• **Work instructions**
Rewrite the stretch from the line containing "See the attached" through the end of the lines, putting "scan" wherever "image" appears and leaving everything else unchanged.

• **Data records**
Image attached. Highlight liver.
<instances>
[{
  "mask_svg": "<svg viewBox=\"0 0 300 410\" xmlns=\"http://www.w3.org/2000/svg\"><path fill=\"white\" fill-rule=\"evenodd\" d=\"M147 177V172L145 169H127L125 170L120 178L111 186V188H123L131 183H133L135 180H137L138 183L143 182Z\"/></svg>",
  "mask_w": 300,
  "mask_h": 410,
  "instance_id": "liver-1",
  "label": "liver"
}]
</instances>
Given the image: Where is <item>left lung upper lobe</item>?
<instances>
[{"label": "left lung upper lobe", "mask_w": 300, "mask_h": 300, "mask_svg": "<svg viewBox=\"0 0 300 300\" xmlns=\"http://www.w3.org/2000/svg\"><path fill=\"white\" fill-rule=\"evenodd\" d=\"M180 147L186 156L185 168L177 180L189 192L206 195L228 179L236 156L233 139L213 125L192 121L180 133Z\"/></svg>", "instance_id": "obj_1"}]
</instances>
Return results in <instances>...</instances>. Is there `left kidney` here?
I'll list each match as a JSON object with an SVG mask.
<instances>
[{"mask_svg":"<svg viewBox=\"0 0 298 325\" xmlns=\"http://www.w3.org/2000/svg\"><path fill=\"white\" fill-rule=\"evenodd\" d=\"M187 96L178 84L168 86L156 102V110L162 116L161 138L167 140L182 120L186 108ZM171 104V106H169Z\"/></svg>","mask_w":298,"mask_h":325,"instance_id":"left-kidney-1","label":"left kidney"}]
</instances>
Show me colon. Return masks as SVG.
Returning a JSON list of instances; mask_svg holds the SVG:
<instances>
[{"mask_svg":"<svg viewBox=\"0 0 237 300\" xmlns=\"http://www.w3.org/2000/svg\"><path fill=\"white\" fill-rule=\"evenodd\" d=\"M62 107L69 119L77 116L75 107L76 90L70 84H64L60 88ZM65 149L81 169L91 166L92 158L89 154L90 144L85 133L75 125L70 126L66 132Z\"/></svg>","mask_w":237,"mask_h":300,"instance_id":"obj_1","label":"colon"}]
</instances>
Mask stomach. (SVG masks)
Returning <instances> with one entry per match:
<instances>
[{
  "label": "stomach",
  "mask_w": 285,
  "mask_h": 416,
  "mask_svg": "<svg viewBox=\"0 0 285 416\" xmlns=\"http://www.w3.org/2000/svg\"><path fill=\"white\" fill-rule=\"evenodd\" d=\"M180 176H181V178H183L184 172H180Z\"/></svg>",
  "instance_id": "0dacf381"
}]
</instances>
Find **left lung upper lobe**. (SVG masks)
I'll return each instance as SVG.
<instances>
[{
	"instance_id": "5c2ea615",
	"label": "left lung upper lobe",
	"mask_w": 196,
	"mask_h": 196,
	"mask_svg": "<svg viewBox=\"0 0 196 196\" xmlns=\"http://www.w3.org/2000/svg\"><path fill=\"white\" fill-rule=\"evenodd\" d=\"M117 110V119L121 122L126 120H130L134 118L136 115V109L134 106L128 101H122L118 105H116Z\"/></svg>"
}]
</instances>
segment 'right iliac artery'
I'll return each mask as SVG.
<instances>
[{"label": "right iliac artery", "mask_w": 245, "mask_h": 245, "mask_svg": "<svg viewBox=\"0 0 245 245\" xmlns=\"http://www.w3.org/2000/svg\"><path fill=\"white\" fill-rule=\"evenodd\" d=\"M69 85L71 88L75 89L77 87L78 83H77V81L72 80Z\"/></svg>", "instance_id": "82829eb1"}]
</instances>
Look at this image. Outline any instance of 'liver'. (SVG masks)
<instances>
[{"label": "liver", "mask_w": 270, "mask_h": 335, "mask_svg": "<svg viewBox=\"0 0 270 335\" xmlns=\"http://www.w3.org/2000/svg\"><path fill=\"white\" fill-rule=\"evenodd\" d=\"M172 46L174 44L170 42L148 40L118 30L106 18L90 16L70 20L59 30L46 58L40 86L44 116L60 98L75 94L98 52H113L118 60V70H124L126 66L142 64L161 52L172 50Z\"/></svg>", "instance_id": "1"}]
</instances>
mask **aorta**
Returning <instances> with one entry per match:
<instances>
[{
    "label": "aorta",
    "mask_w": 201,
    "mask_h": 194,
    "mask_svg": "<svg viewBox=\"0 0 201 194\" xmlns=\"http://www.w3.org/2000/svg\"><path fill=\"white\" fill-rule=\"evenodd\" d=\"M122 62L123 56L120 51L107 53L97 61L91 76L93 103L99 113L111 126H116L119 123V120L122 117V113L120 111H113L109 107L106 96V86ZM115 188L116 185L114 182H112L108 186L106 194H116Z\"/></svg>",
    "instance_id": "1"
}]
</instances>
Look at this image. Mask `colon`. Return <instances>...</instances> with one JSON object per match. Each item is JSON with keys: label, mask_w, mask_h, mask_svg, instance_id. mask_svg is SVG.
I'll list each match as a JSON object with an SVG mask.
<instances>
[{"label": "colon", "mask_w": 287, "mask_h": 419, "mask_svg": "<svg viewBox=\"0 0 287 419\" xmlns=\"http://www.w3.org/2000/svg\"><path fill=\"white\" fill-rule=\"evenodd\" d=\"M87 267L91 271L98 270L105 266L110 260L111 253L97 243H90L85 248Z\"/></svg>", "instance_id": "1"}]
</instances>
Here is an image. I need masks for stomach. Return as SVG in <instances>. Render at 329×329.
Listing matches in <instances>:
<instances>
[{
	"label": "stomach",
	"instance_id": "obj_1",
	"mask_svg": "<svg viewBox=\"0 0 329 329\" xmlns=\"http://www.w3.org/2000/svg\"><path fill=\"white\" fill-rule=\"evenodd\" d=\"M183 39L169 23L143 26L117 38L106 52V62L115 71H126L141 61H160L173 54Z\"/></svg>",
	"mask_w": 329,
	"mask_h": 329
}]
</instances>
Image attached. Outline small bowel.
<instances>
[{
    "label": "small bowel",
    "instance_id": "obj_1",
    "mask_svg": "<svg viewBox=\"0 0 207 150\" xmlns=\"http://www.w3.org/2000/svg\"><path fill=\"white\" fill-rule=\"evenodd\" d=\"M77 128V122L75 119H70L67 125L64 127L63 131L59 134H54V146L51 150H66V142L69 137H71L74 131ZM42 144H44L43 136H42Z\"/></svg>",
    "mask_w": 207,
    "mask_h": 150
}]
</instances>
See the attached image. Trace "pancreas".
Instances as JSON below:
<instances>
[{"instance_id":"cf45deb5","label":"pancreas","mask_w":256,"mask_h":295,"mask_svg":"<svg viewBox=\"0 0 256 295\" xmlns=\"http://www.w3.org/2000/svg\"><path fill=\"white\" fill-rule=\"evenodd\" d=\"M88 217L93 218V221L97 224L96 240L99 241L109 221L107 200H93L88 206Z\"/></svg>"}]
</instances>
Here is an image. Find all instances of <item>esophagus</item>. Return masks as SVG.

• **Task solution**
See the attached scan. Trace "pancreas".
Instances as JSON below:
<instances>
[{"instance_id":"cf45deb5","label":"pancreas","mask_w":256,"mask_h":295,"mask_svg":"<svg viewBox=\"0 0 256 295\" xmlns=\"http://www.w3.org/2000/svg\"><path fill=\"white\" fill-rule=\"evenodd\" d=\"M88 217L93 218V221L97 224L96 240L99 241L109 221L107 200H93L88 206Z\"/></svg>"}]
</instances>
Here is an scan. Find all instances of <item>esophagus</item>. Return masks as SVG.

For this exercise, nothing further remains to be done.